Light-, medium- and heavy-duty vehicles can be converted to natural gas using proven 4th generation technology. Only one factory-ready sedan is sold – the Honda Civic GX – so vehicles have to be retrofitted for CNG fuel. As in any emerging technology, first generation systems needed improvement and not all 3rd party installers were created equal. Early issues facing CNG fleet managers concerned durability, reliability, cold starting and performance. But newer systems have addressed them.

With the market wide open for use of compressed natural gas (CNG) as a fuel for vehicles, the main constraint hampering expansion is the availability of refueling stations due to their high up-front capital cost. CNG stations cost about $400 thousand each for small CNG time-fill stations generating less than 6,000 dge per month and $800 thousand each for mid size, stations generating less than 20,000 dge per month to $1.5 million each for large stations generating up to than 20,000 dge per month and $2.5 million each for high capacity stations generating up to 80,000 dge per month. This impediment can be overcome on the short-term basis by expanding the conversion of vehicles to CNG and cost sharing between local fleet owners. Long-term, expanded use into the public sector, improved reliability of key systems and innovative compressor designs can help to reduce station costs.

The compass points towards a tremendous opportunity for broad market adoption of natural as a vehicular fuel. Today, natural gas can rescue our bleeding budgets and bulging trade deficits. No technological advances are needed, only enlightenment. It just requires what Lee Iacocca pleads for in his latest book, Where Have All the Leaders Gone? — the leadership, courage and common sense to move forward.

Barry Stevens, PhD, is the Managing Director of TBD America, Inc.

2 Comments leave one →
  1. Brian permalink
    November 20, 2011 7:10 AM

    Great article. Do you know of any companies in the Northeast that have converted to NGV’s?

  2. Felix permalink
    November 25, 2011 9:29 AM

    Great article indeed.

    I know of at least one company in Vermont that have converted at least part of their fleet to CNG. Casella Waste was at the Waste Expo this year telling everybody about their experience and plans for a fuelling facility.

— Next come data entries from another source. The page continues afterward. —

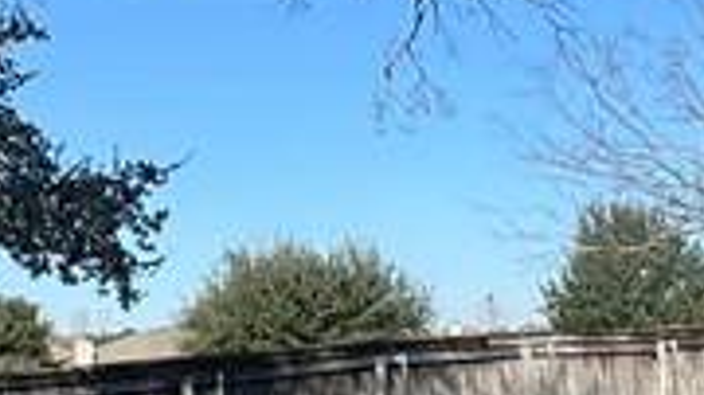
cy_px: 66
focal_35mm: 87
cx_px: 336
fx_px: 1623
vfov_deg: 13.8
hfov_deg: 24.5
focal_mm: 2.22
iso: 40
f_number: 2.2
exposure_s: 1/1880
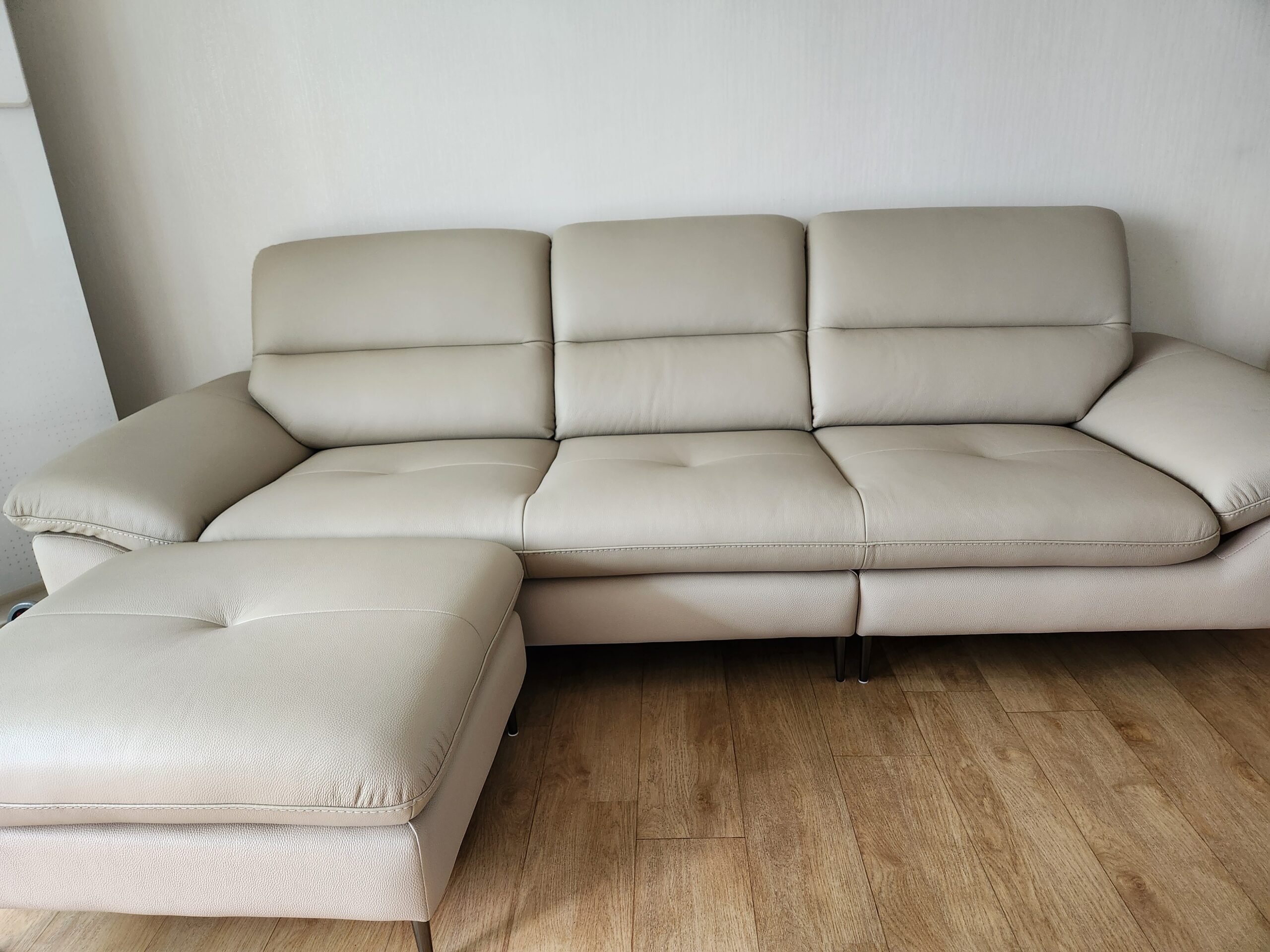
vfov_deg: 58.9
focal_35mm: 23
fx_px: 844
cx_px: 635
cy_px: 476
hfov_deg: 73.9
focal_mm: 5.4
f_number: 1.8
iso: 320
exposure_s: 1/120
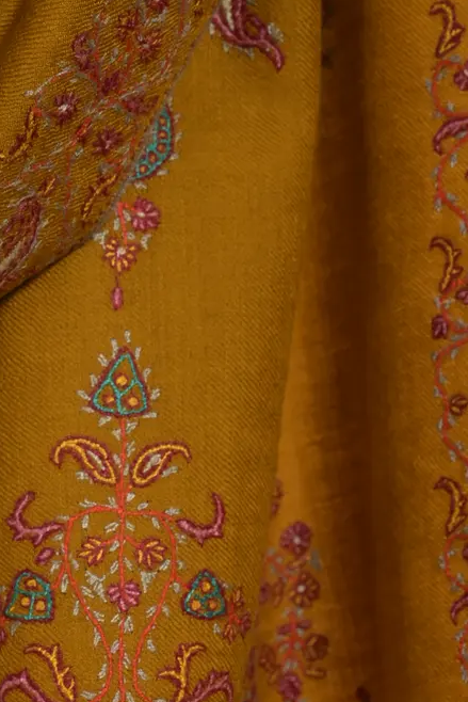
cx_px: -7
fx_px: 4229
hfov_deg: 6.3
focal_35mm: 217
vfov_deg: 9.3
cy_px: 990
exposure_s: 1/200
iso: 125
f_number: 6.3
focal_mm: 56
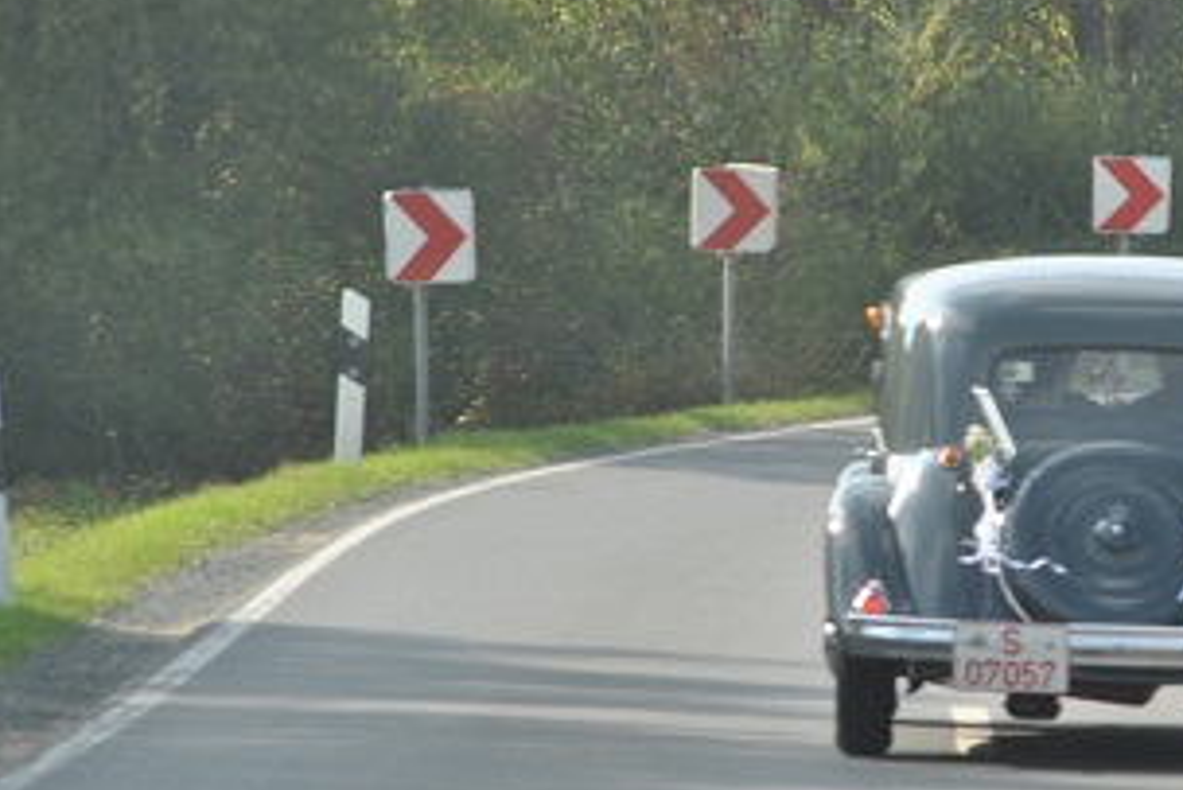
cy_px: 477
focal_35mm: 416
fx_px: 13675
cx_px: 874
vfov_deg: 3.3
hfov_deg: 5.0
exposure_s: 1/500
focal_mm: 145
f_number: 5.6
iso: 220
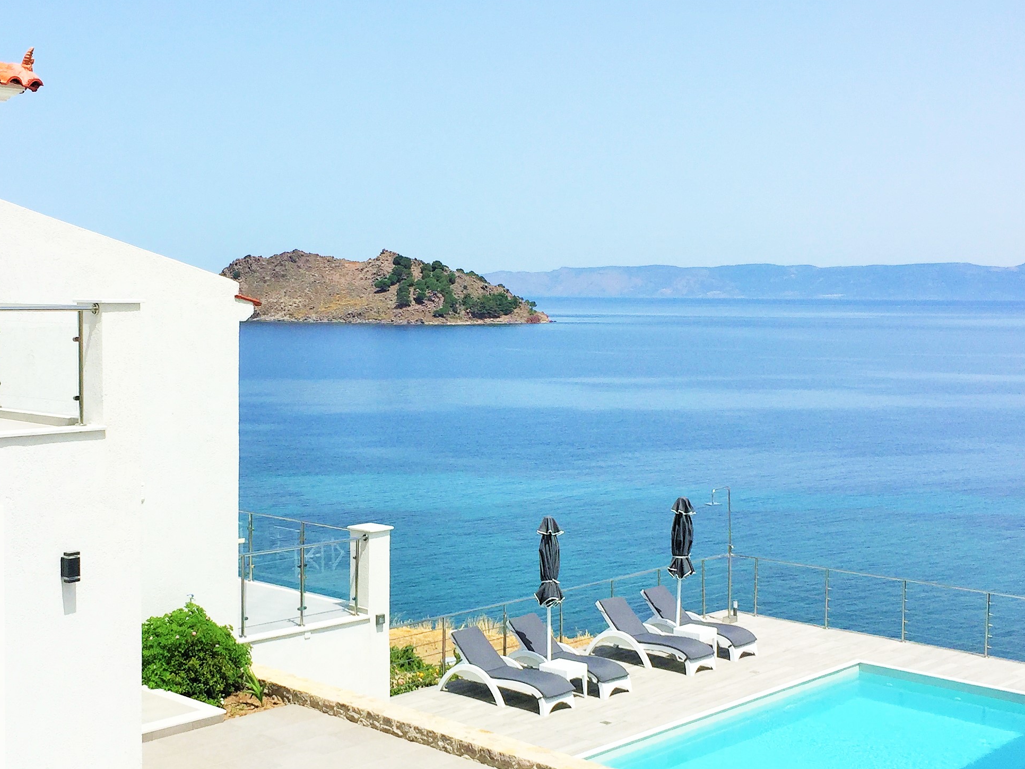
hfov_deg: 38.7
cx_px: 393
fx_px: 1451
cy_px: 438
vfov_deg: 29.6
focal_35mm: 49
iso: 32
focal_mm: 4.15
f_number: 2.2
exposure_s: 1/3968
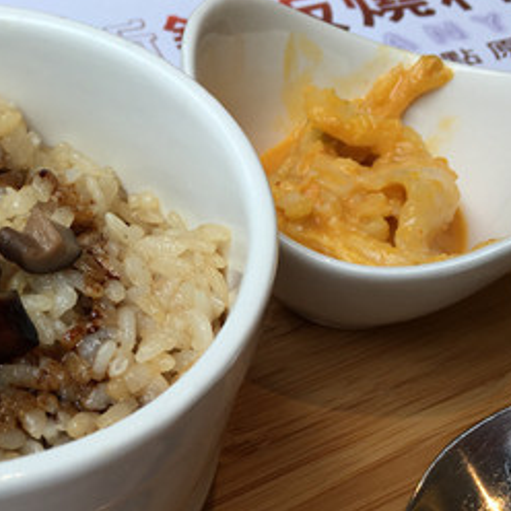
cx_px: 101
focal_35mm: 62
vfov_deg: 27.1
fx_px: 1035
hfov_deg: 27.2
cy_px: 414
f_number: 2.2
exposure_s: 1/60
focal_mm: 4.15
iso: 25
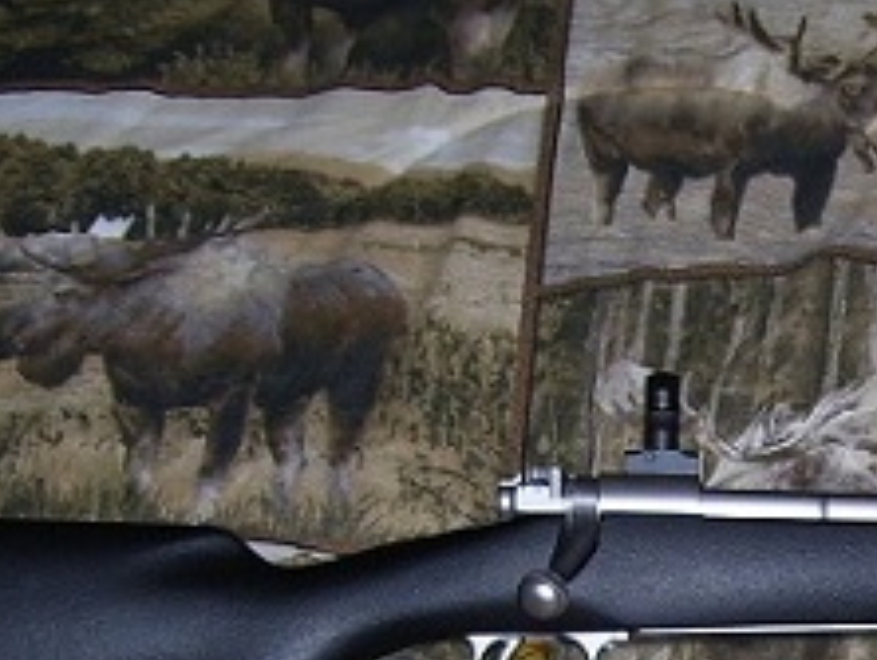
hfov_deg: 16.4
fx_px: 2942
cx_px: 968
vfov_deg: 12.5
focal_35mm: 116
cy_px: 802
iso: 80
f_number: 2.7
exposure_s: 1/60
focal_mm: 6
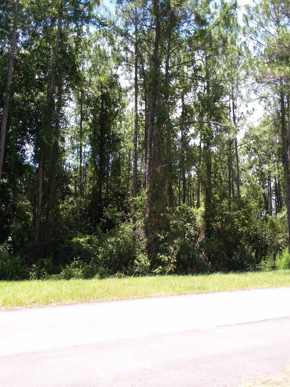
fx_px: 324
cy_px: 194
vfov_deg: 61.7
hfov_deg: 48.2
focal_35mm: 29
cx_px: 145
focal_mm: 2.47
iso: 40
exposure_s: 1/353
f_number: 1.9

    I have a few questions myself that were sparked by reading the article.
    First, when stating that there is enough natural gas to last 100 years, is that at the current rate of demand or is it taking into account the probable increase in demand over a hundred years?
    Second, it is said that hybrids for medium to heavy-duty vehicles are not available or a good option because of performance. There were 4 companies (Bosch, Eaton, Effenco and Parker) offering hybrid systems for these classes at the Waste Expo in Dallas. If I remember correctly, UPS and Coca-Cola are using a lot of these systems on their delivery trucks and an increasing number of public and private waste haulers are trying hybrid technologies on their refuse trucks. Is it still to early to buy into that?
    And third and final, of the 97% North American production, how much actually comes from the US and how much from Canada?